Über dieses Konto können auf den Online-Speicher OneDrive zugreifen und Ihre Daten zentral speichern, neue Software aus dem Microsoft Store laden und Einstellungen über mehrere PCs oder Tablets synchron halten. Genau dafür müssen Sie ein Konto bei Microsoft haben und sich über dieses Konto einloggen – man spricht hier von einem Microsoft-Account.

Lokaler Benutzer

Der Vorteil eines Microsoft-Kontos liegt auf der Hand: Nutzer können ohne weitere Verrenkungen auf den Online-Speicher OneDrive zugreifen, die damit verbundenen Apps Kalender, Mail und Kontakte nutzen, neue Software aus dem Microsoft-Store laden und Einstellungen über mehrere PCs oder Tablets synchron halten.

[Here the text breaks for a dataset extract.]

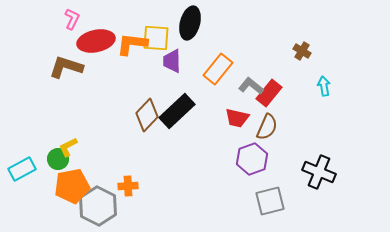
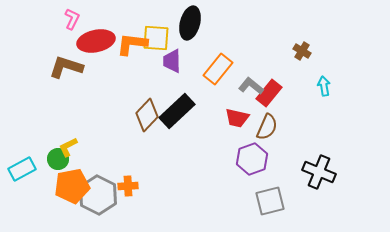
gray hexagon: moved 11 px up
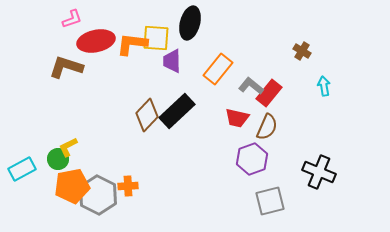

Der Nachteil: Microsoft bekommt einen Überblick über sämtliche PC-Aktivitäten des Windows-Nutzers und macht ihn so zum gläsernen Kunden.  Wer das nicht möchte oder Microsofts Online-Dienste nur sporadisch benötigt, kann wie bisher ein sogenanntes lokales Benutzerkonto verwenden und damit die ständige Verbindung mit Microsofts Servern kappen.